> **DATA SECTION**
_ _ _ _
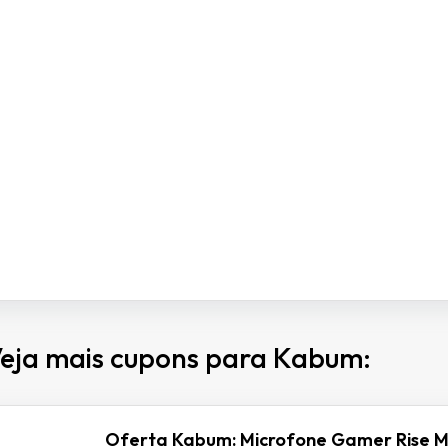
eja mais cupons para Kabum:
Oferta Kabum: Microfone Gamer Rise M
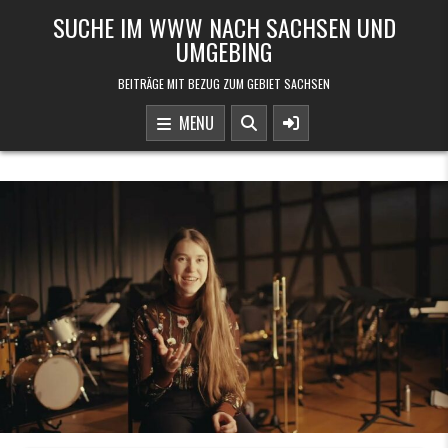
Skip to content
SUCHE IM WWW NACH SACHSEN UND
UMGEBING
BEITRÄGE MIT BEZUG ZUM GEBIET SACHSEN
MENU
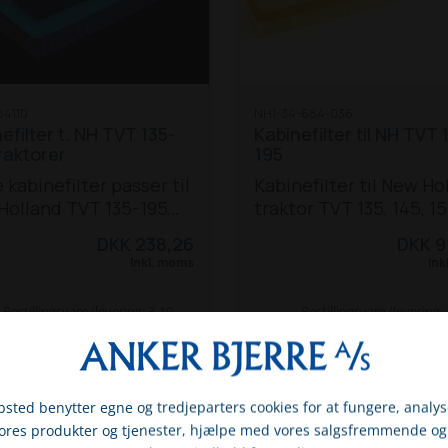
4110
NH1-34-684-036
efilter t. NH TVT 135-
Kabinefilter til NH TVT 
raktorer
195
 kabinefilter passer til
Kabinefilter til New Ho
Holland TVT 135-195
traktor TVT 135, 145, 15
orer:
TVT 135 / 145
170, 190 og 195.
DKK 238,26
DKK 9
/ 170 / 190 / 195
Inkl. moms
Ink
tter: 1-34-584-630 og
6551.
Bestillingsvare (levering: 3-10
Bestillingsvare (levering:
hverdage)
hverdage)
SE MERE
SE MERE
sted benytter egne og tredjeparters cookies for at fungere, analys
vores produkter og tjenester, hjælpe med vores salgsfremmende og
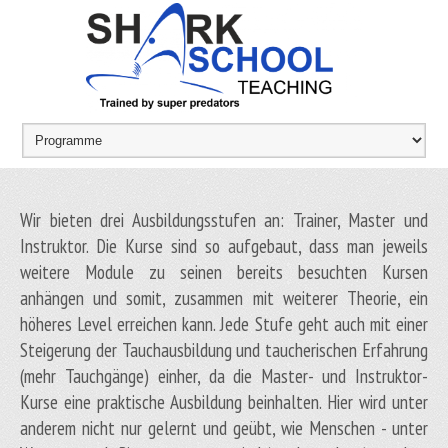
Wir bieten drei Ausbildungsstufen an: Trainer, Master und
Instruktor. Die Kurse sind so aufgebaut, dass man jeweils
weitere Module zu seinen bereits besuchten Kursen
anhängen und somit, zusammen mit weiterer Theorie, ein
höheres Level erreichen kann. Jede Stufe geht auch mit einer
Steigerung der Tauchausbildung und taucherischen Erfahrung
(mehr Tauchgänge) einher, da die Master- und Instruktor-
Kurse eine praktische Ausbildung beinhalten. Hier wird unter
anderem nicht nur gelernt und geübt, wie Menschen - unter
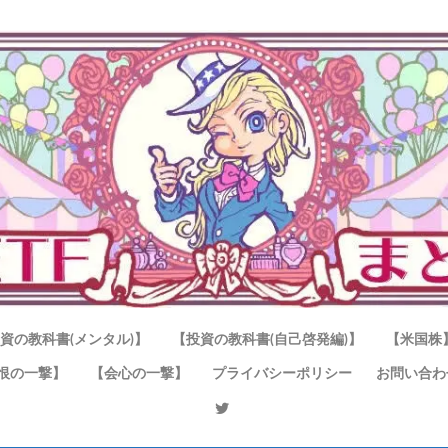
資の教科書(メンタル)】
【投資の教科書(自己啓発編)】
【米国株
恨の一撃】
【会心の一撃】
プライバシーポリシー
お問い合わ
_ _ _ _
> **TASK INSTRUCTIONS**
If a line in the records has the word "Kabum", copy that line.

> **RESPONSE AREA**
eja mais cupons para Kabum:
Oferta Kabum: Microfone Gamer Rise M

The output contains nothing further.